Whilst just 17 per cent recognised their importance in food safety, despite their potentially lifesaving role in ensuring transparency – especially for those with allergies.
It also emerged that only 13 per cent knew the barcode’s role in healthcare. This is despite GS1 UK reporting that if the barcode was adopted by every hospital in England, over 3.2 million hours of staff time and nearly £120 million could be saved and re-invested back into patient care.
Anne Godfrey GS1 UK CEO continued: “Today the barcode is more frequently used than Google. It has revolutionised our day-to-day in ways most do not realise – keeping our shelves stocked with products and ingredients from around the world, helping us find and buy products online, ensuring what we consume is genuine and safe, helping the NHS save time, money, and lives – and much more.
“As the barcode turns 50, the next-generation of on-pack labelling, promises to revolutionise our lives once again.
“By combining two of the most important inventions of the 20th century, the internet and the barcode, this next generation of barcodes – QR codes powered by GS1 standards – will connect physical products to the digital world. This allows consumers to access virtually limitless, real-time information about the products they buy at the scan of a smartphone, – helping them make more sustainable, safer, and smarter purchasing decisions.”
Chris Tyas OBE global supply chain expert and Chair GS1 UK said: “There are two things that can be considered transformational for supply chain in the last 50 years, the container, and the barcode. We are now embarking on the next phase where connectivity to the internet will allow supply chains to evolve. Retailers will be able to deliver more personalised consumer offers and drive efficiencies, with things such as dynamic pricing and consumers will have the information, they demand to make informed choices.
“It really is amazing what can be achieved by the scanning of a simple code.”
10 barcodes facts:
- The first barcode ‘prototype’ was drawn in the sand on a Miami beach.
- The initial barcodes, patented in 1952, looked more like a bullseye than the black and white symbology we see today.
- The very first successful scanning of the barcode was in Troy Ohio in 1974 and was printed on a pack of Wrigley’s chewing gum.

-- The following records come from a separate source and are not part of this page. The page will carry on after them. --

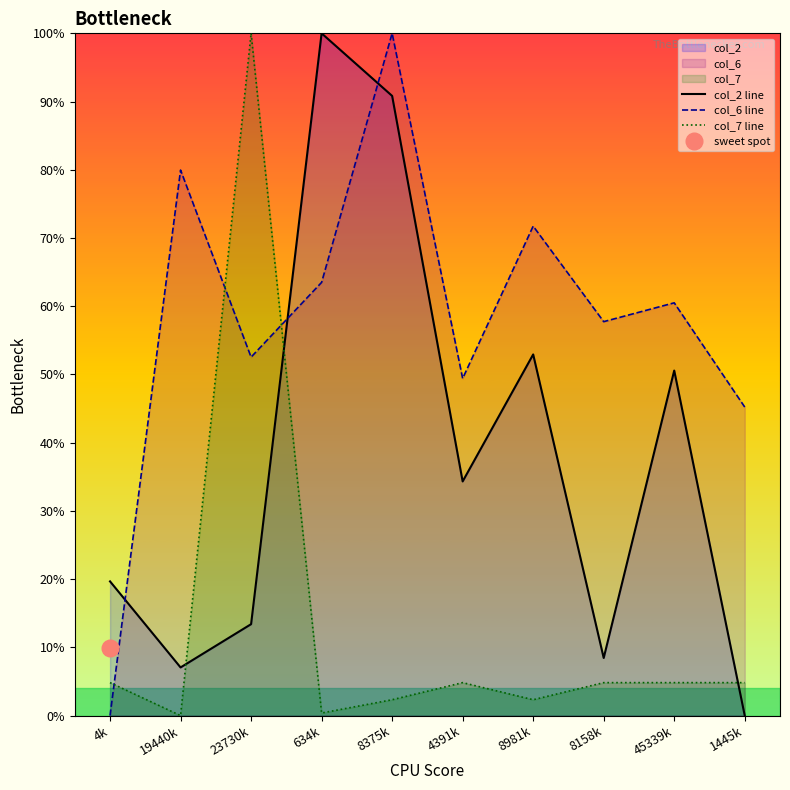

Which label corresponds to the largest value in the chart?

634k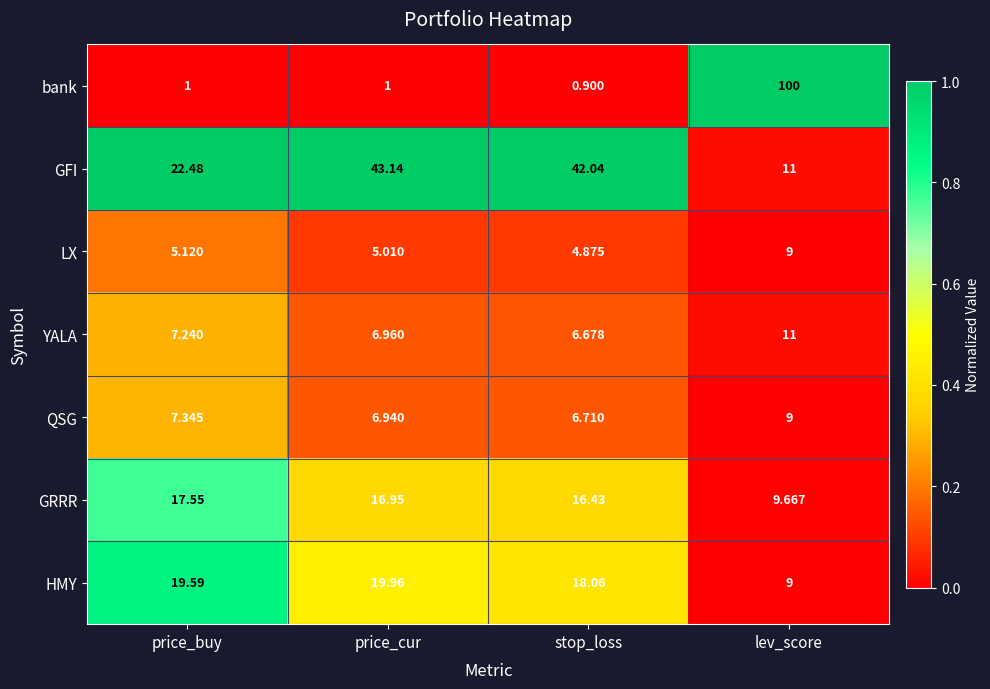

At price_buy, list the series in order from largest to smallest.

GFI, HMY, GRRR, QSG, YALA, LX, bank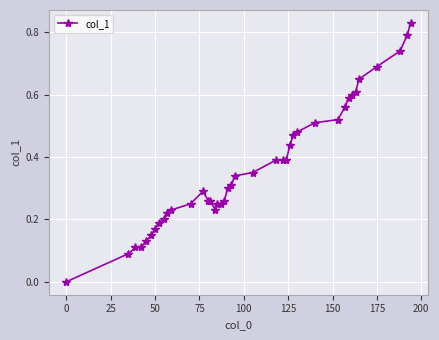

True or false: there are more than 0 points higher than both neighbors.

True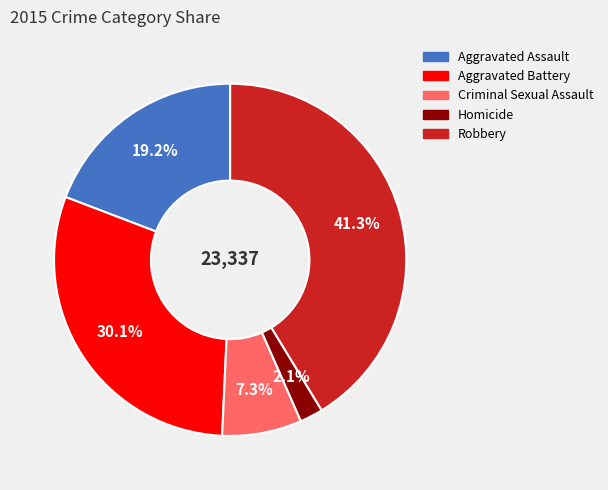

True or false: Aggravated Assault accounts for 19% of the total.

True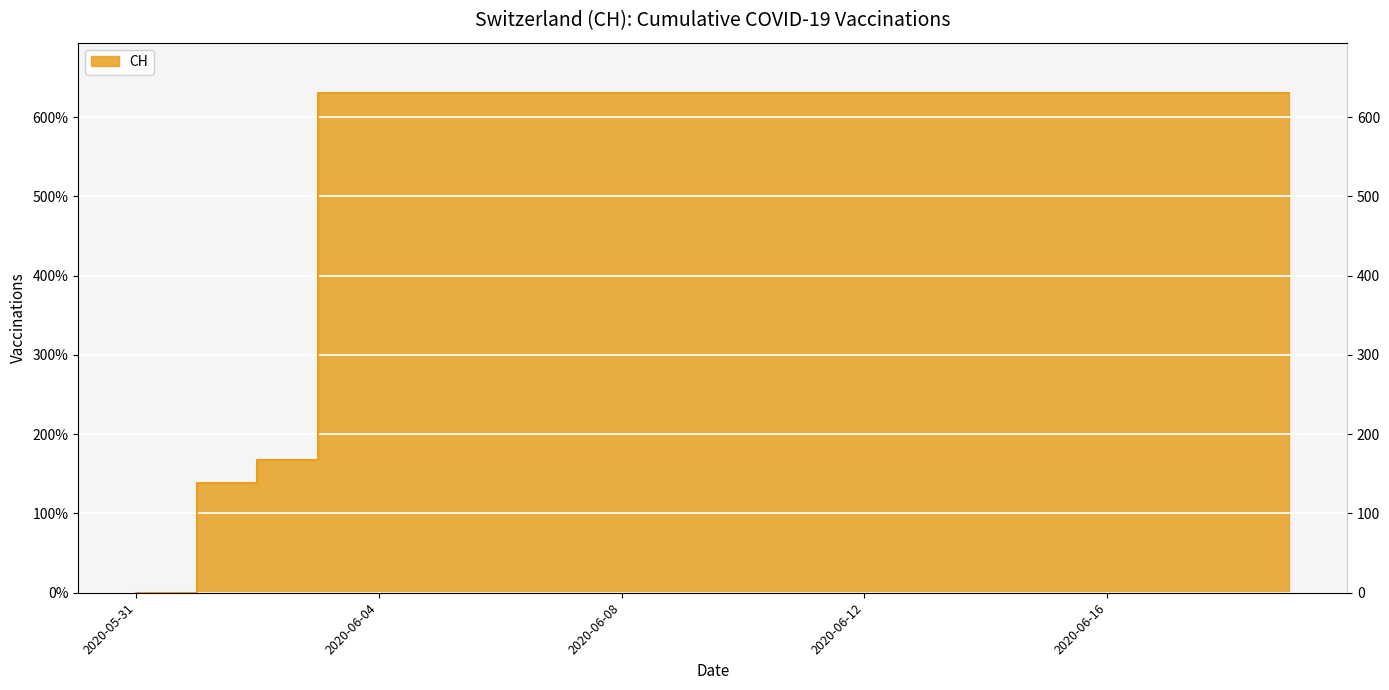

The value at 2020-06-16 is 631. True or false?

True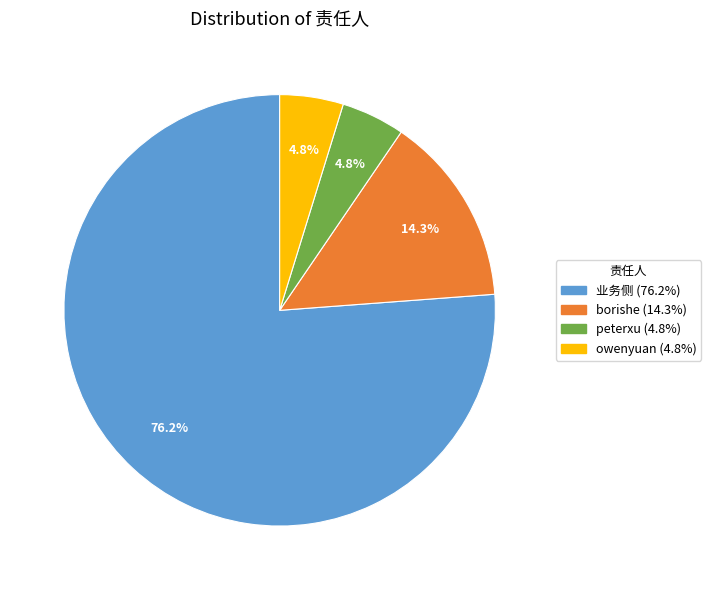

The owenyuan slice represents 5% of the pie. True or false?

True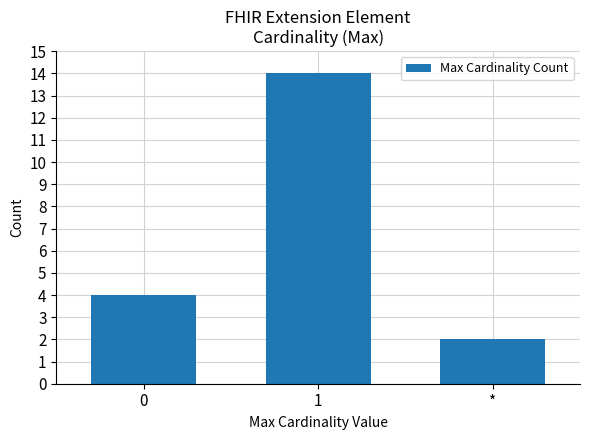

What is the greatest value displayed?

14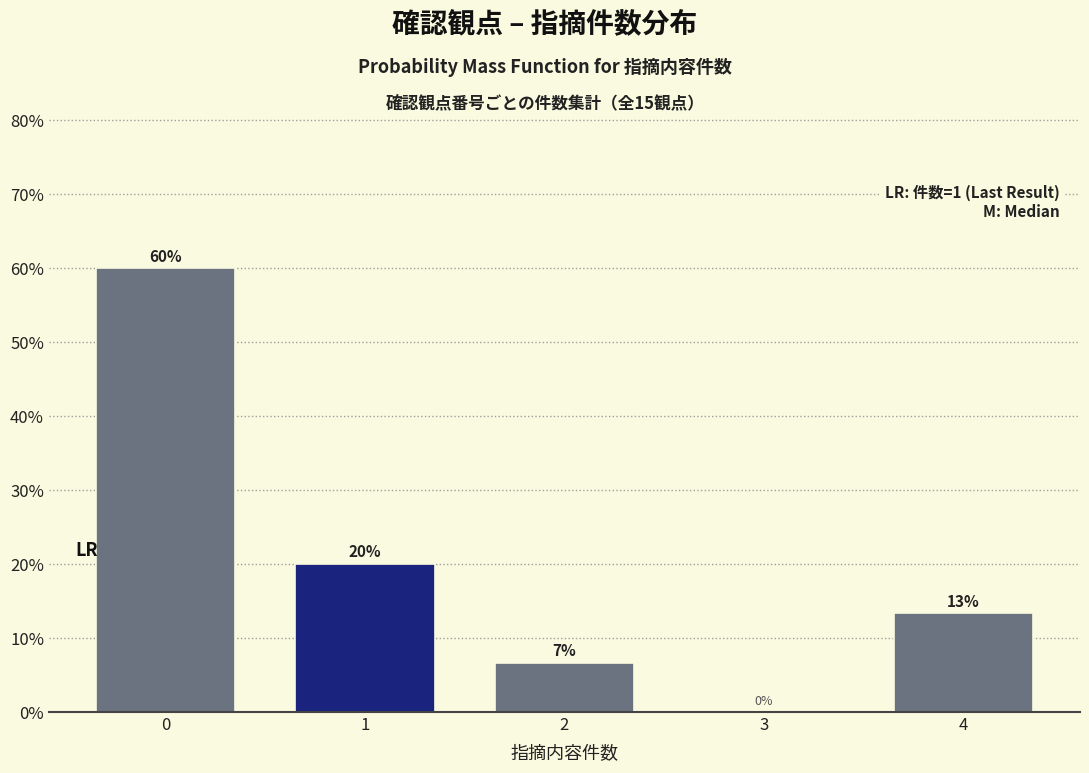

True or false: the data shows 0.0 at 3.

True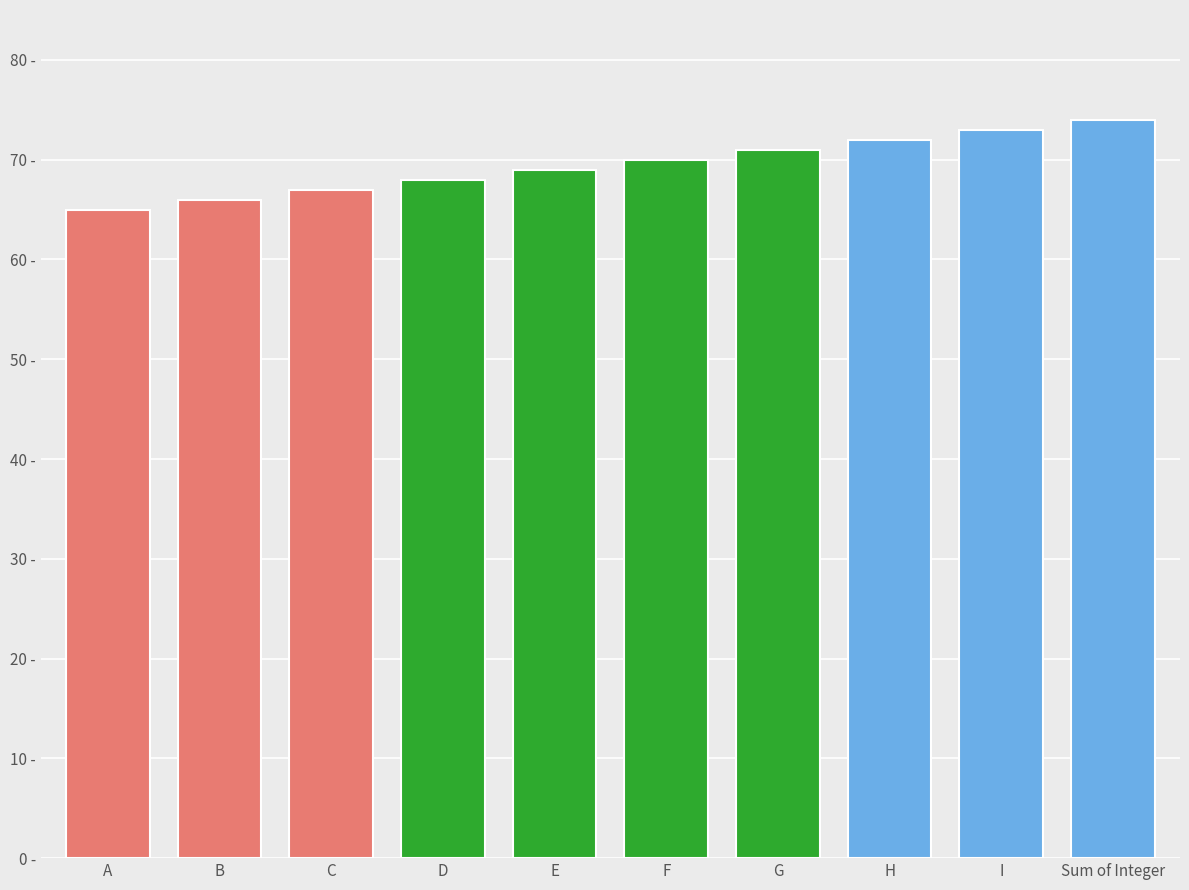

Does the chart contain any negative values?

No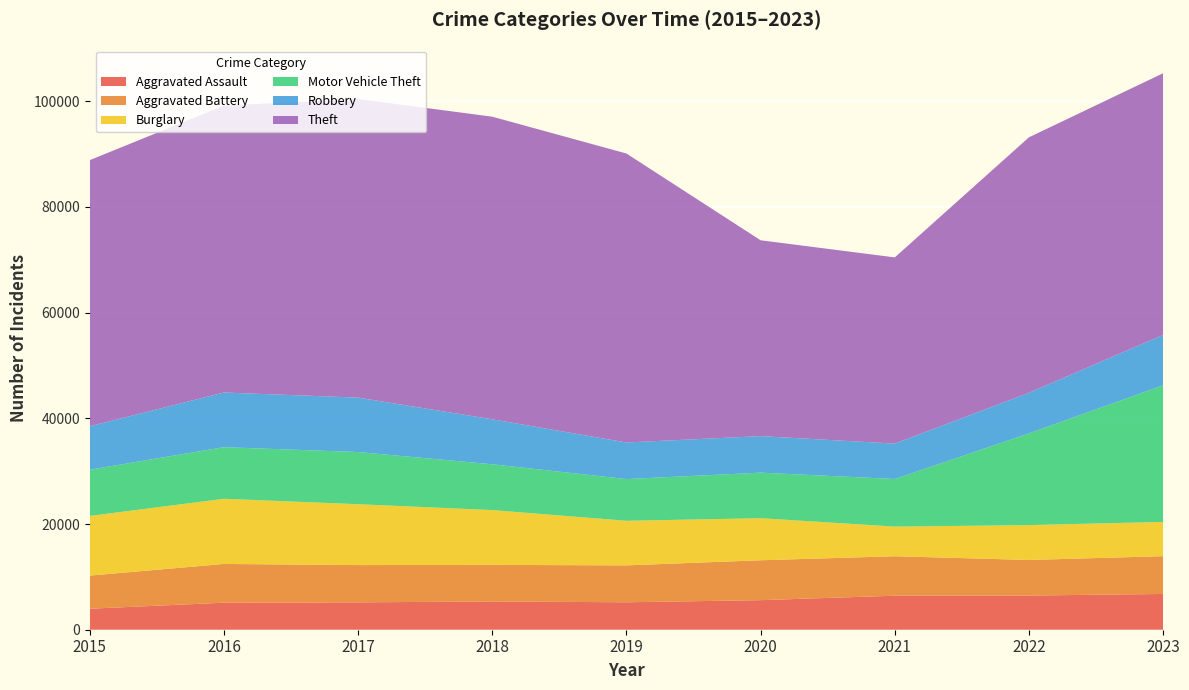

Reading left to right, transcribe all the data shown in this chart.

Aggravated Assault: 3973	5112	5179	5347	5192	5593	6436	6466	6766
Aggravated Battery: 6270	7333	7050	6920	6982	7549	7468	6729	7149
Burglary: 11280	12326	11517	10366	8433	7958	5603	6595	6484
Motor Vehicle Theft: 8748	9766	9871	8670	7897	8617	9009	17360	25848
Robbery: 8222	10340	10294	8506	6921	6911	6693	7677	9531
Theft: 50352	54279	56489	57252	54669	37051	35230	48334	49503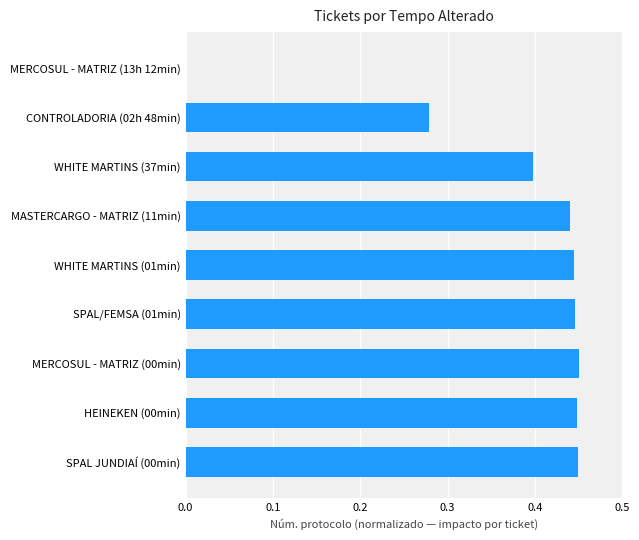

Where is the data nearest to the value 0?

MERCOSUL - MATRIZ (13h 12min)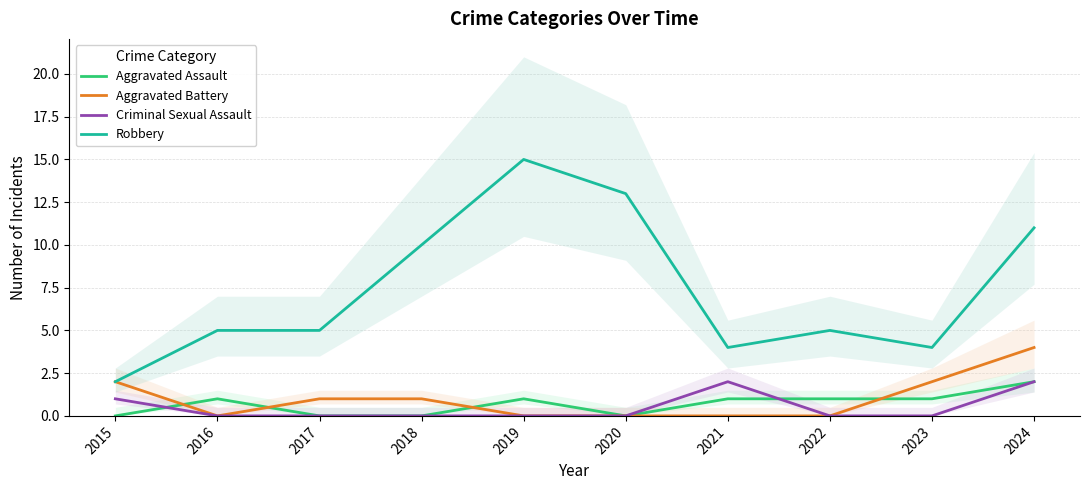

Between 2015 and 2024, which series saw the biggest shift?

Robbery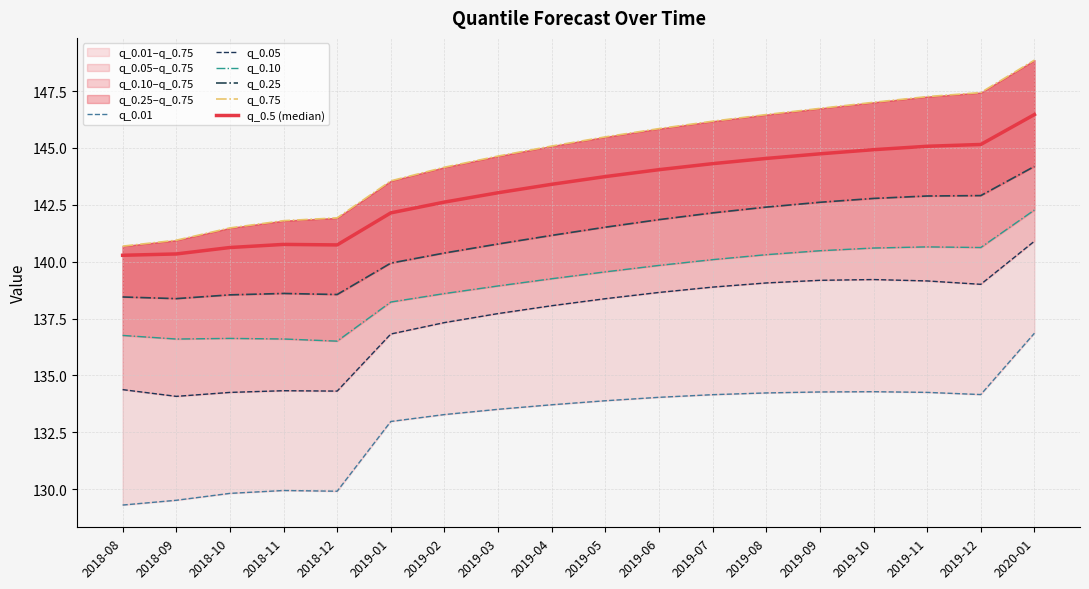

Where is q_0.75 nearest to the value 144?

2019-02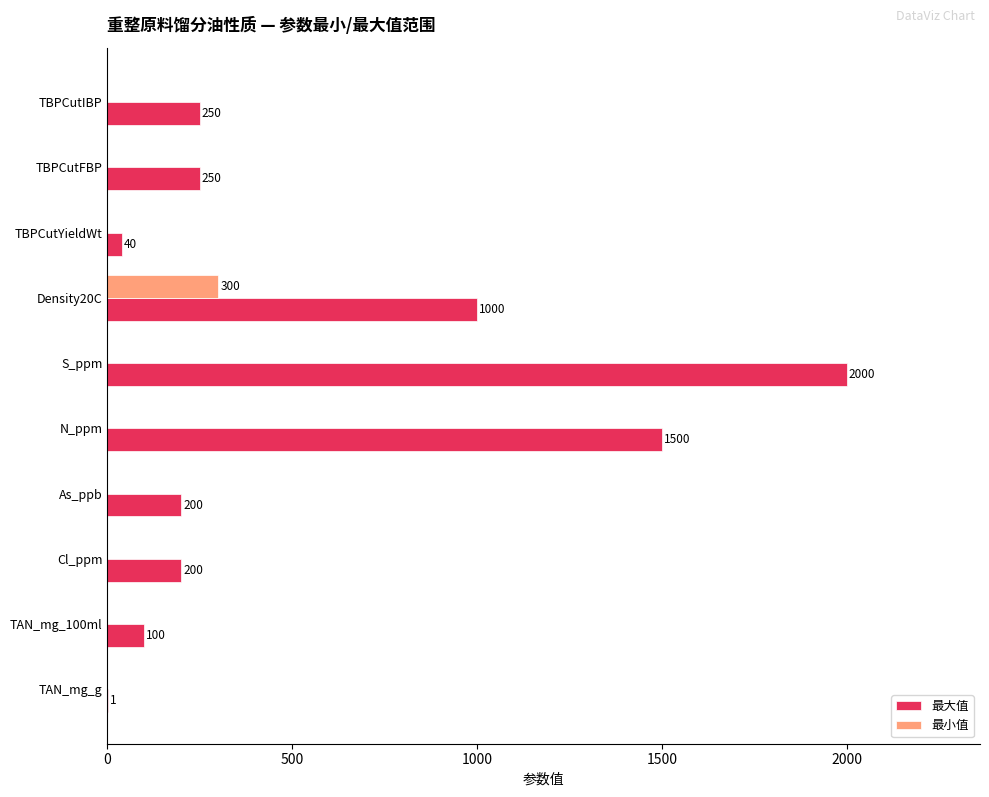

Is the value of 最小值 at As_ppb greater than the value of 最大值 at S_ppm?

No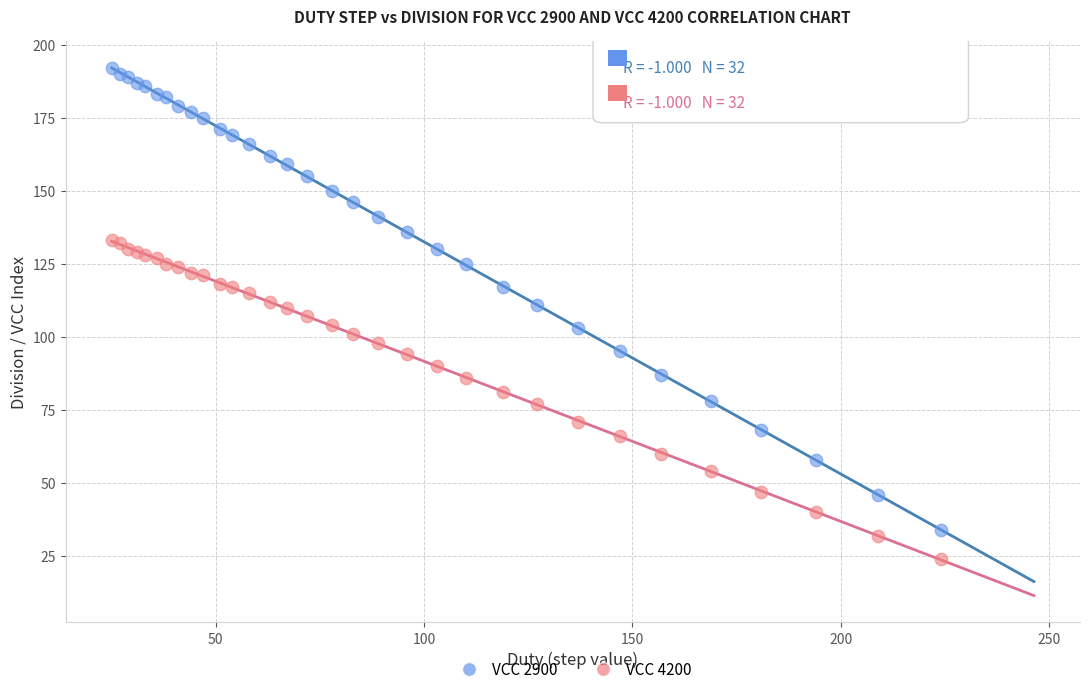

What is the X range (max minus min) for the scatter plot?

199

- Adding a GS1 GTIN and barcode to your online listing can increase your impressions by 40% and conversions by 20% on Google.
- Early barcode scanners were as big as washing machines.
- Long ago, light shining through shop windows would sometimes prevent the barcode scanner from working effectively.
- According to GS1 10 billion barcodes are scanned each day.
- The first product to be scanned in the UK was a box of Melrose 100 Century teabags in 1979.
- The world’s smallest ever scannable barcode was invented by Dr Stephen Buchmann and was used to monitor bees and their mating habits. Each separate line of the code was one thousandth of an inch in width.
- The normal 13-digit barcoding system can create a thousand billion different codes.